Although TBP has gradually developed its reputation as a volunteer-based bridal salon in Ann Arbor, the effectiveness of volunteer outreach has room for improvement:

1. Community Engagement

TBP sign-up form
The volunteer sign-up form on TBP’s official website

2. Recruitment

We generated 2 personas of potentilal volunteers to understand their preferences and motivations and design target outreach programs accordingly:


Emily, UM student


Annie, Resident in Ann Arbor

3. Generate Volunteer-Centric Content on Social Media

Volunteers at work
This is an example of an image, with a great volunteer portrait, that could be used to show professionalism of volunteers at TBP.
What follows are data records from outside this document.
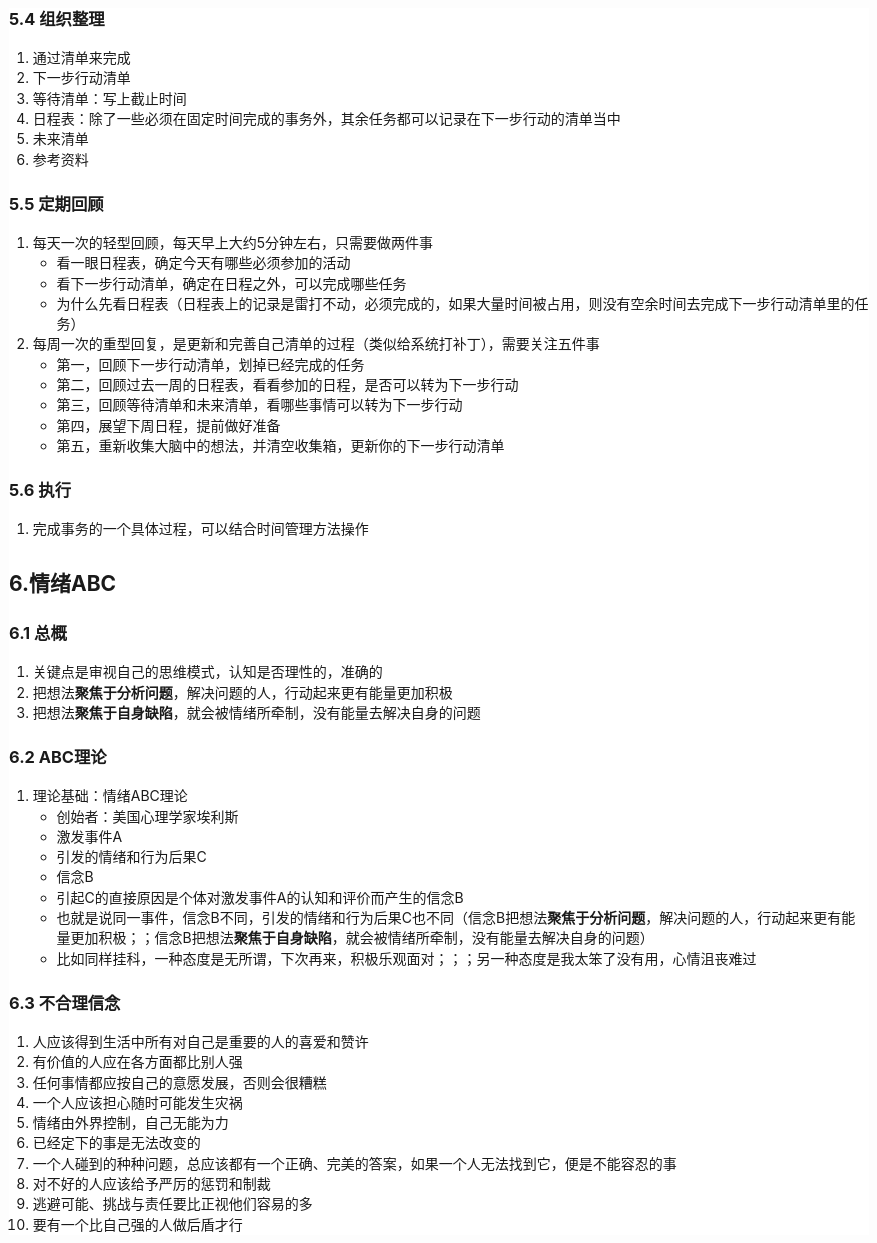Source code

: ### 5.4 组织整理

1. 通过清单来完成
2. 下一步行动清单
3. 等待清单：写上截止时间
4. 日程表：除了一些必须在固定时间完成的事务外，其余任务都可以记录在下一步行动的清单当中
5. 未来清单
6. 参考资料

### 5.5 定期回顾

1. 每天一次的轻型回顾，每天早上大约5分钟左右，只需要做两件事
   - 看一眼日程表，确定今天有哪些必须参加的活动
   - 看下一步行动清单，确定在日程之外，可以完成哪些任务
   - 为什么先看日程表（日程表上的记录是雷打不动，必须完成的，如果大量时间被占用，则没有空余时间去完成下一步行动清单里的任务）
2. 每周一次的重型回复，是更新和完善自己清单的过程（类似给系统打补丁），需要关注五件事
   - 第一，回顾下一步行动清单，划掉已经完成的任务
   - 第二，回顾过去一周的日程表，看看参加的日程，是否可以转为下一步行动
   - 第三，回顾等待清单和未来清单，看哪些事情可以转为下一步行动
   - 第四，展望下周日程，提前做好准备
   - 第五，重新收集大脑中的想法，并清空收集箱，更新你的下一步行动清单

### 5.6 执行

1. 完成事务的一个具体过程，可以结合时间管理方法操作

## 6.情绪ABC

### 6.1 总概

1. 关键点是审视自己的思维模式，认知是否理性的，准确的
2. 把想法**聚焦于分析问题**，解决问题的人，行动起来更有能量更加积极
3. 把想法**聚焦于自身缺陷**，就会被情绪所牵制，没有能量去解决自身的问题

### 6.2 ABC理论

1. 理论基础：情绪ABC理论
   - 创始者：美国心理学家埃利斯
   - 激发事件A
   - 引发的情绪和行为后果C
   - 信念B
   - 引起C的直接原因是个体对激发事件A的认知和评价而产生的信念B
   - 也就是说同一事件，信念B不同，引发的情绪和行为后果C也不同（信念B把想法**聚焦于分析问题**，解决问题的人，行动起来更有能量更加积极；；信念B把想法**聚焦于自身缺陷**，就会被情绪所牵制，没有能量去解决自身的问题）
   - 比如同样挂科，一种态度是无所谓，下次再来，积极乐观面对；；；另一种态度是我太笨了没有用，心情沮丧难过

### 6.3 不合理信念

1. 人应该得到生活中所有对自己是重要的人的喜爱和赞许
2. 有价值的人应在各方面都比别人强
3. 任何事情都应按自己的意愿发展，否则会很糟糕
4. 一个人应该担心随时可能发生灾祸
5. 情绪由外界控制，自己无能为力
6. 已经定下的事是无法改变的
7. 一个人碰到的种种问题，总应该都有一个正确、完美的答案，如果一个人无法找到它，便是不能容忍的事
8. 对不好的人应该给予严厉的惩罚和制裁
9. 逃避可能、挑战与责任要比正视他们容易的多
10. 要有一个比自己强的人做后盾才行

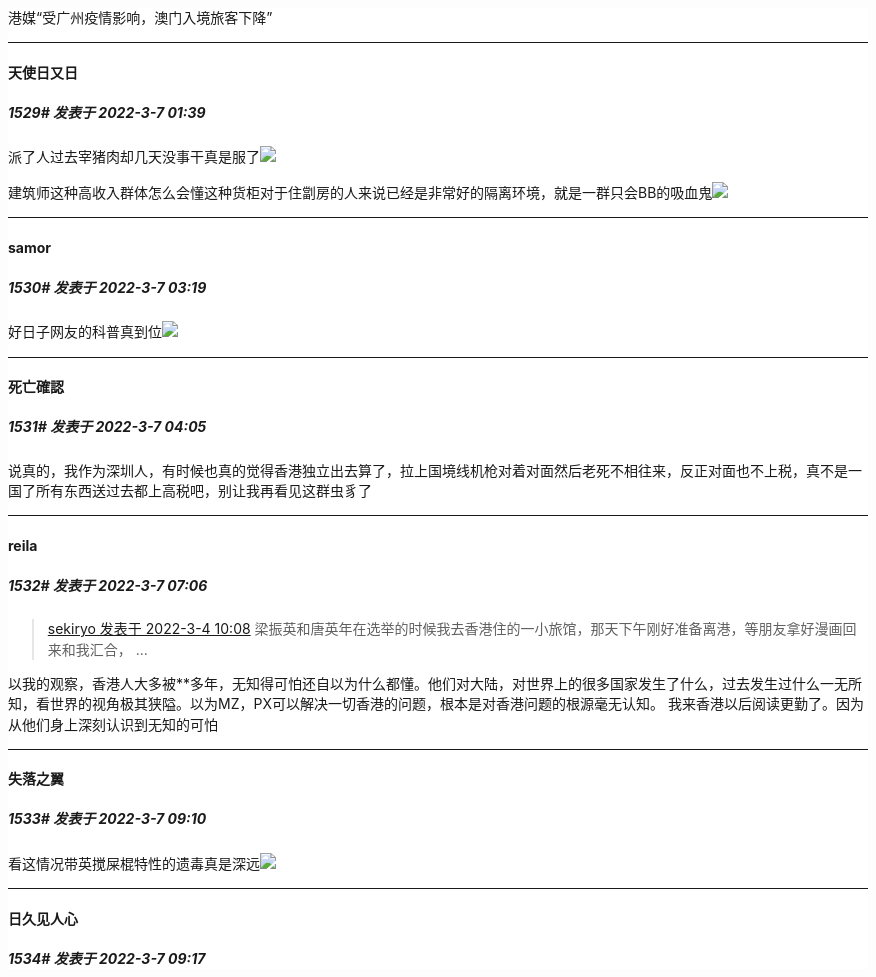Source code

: 港媒“受广州疫情影响，澳门入境旅客下降”



*****

####  天使日又日  
##### 1529#       发表于 2022-3-7 01:39

派了人过去宰猪肉却几天没事干真是服了<img src="https://static.saraba1st.com/image/smiley/face2017/001.png" referrerpolicy="no-referrer">

建筑师这种高收入群体怎么会懂这种货柜对于住劏房的人来说已经是非常好的隔离环境，就是一群只会BB的吸血鬼<img src="https://static.saraba1st.com/image/smiley/face2017/048.png" referrerpolicy="no-referrer">



*****

####  samor  
##### 1530#       发表于 2022-3-7 03:19

好日子网友的科普真到位<img src="https://static.saraba1st.com/image/smiley/animal2017/029.png" referrerpolicy="no-referrer">



*****

####  死亡確認  
##### 1531#       发表于 2022-3-7 04:05

说真的，我作为深圳人，有时候也真的觉得香港独立出去算了，拉上国境线机枪对着对面然后老死不相往来，反正对面也不上税，真不是一国了所有东西送过去都上高税吧，别让我再看见这群虫豸了



*****

####  reila  
##### 1532#       发表于 2022-3-7 07:06

<blockquote><a href="httphttps://bbs.saraba1st.com/2b/forum.php?mod=redirect&amp;goto=findpost&amp;pid=54911651&amp;ptid=2053061" target="_blank">sekiryo 发表于 2022-3-4 10:08</a>
梁振英和唐英年在选举的时候我去香港住的一小旅馆，那天下午刚好准备离港，等朋友拿好漫画回来和我汇合， ...</blockquote>
以我的观察，香港人大多被**多年，无知得可怕还自以为什么都懂。他们对大陆，对世界上的很多国家发生了什么，过去发生过什么一无所知，看世界的视角极其狭隘。以为MZ，PX可以解决一切香港的问题，根本是对香港问题的根源毫无认知。
我来香港以后阅读更勤了。因为从他们身上深刻认识到无知的可怕



*****

####  失落之翼  
##### 1533#       发表于 2022-3-7 09:10

看这情况带英搅屎棍特性的遗毒真是深远<img src="https://static.saraba1st.com/image/smiley/face2017/124.png" referrerpolicy="no-referrer">

*****

####  日久见人心  
##### 1534#       发表于 2022-3-7 09:17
Through contextual inquiry, we sought to address The Bride’s Projects desire to determine optimal open hours and staffing model. In addition to many findings, our team ultimately discovered that in order to determine optimal open hours, the organization must recruit more volunteers. TBP should strengthen its social media presence, make the shop feel more homey, engage volunteers with each other, and emphasize its volunteer recruitment outreach as a way to increase volunteer satisfaction and customer demand.



Team Wonder Women

This is my first time to work on a truly multidisciplinary team, which is both cross-cultural and cross-profession. However, contrary to the barrier I expected, my team, Wonder Women, worked very well together, from the start to the end. One of the key element that leads to the success of work is that we trust and respect each members’ profession.

There are 4 members in our team – two are Library and Archive students who are native speakers in English while the other two non-native members focuses on HCI with knowledge and background in economics or business. We figure out problem as a team but work independently on what we’re proficient in before we meet to synthesize our output.

In addition, through the project with TBP, we really learn how to think critically and analyze problems rationally. Surprisingly, it turned out that the problem we found about TBP was not the original problem TBP asked us to solve since there was more data that they have to do to collect in order to figure out the solutions to their original problem. I’m very proud of my team for being able to think outside the box and identify the real problem and solutions that our client should look into.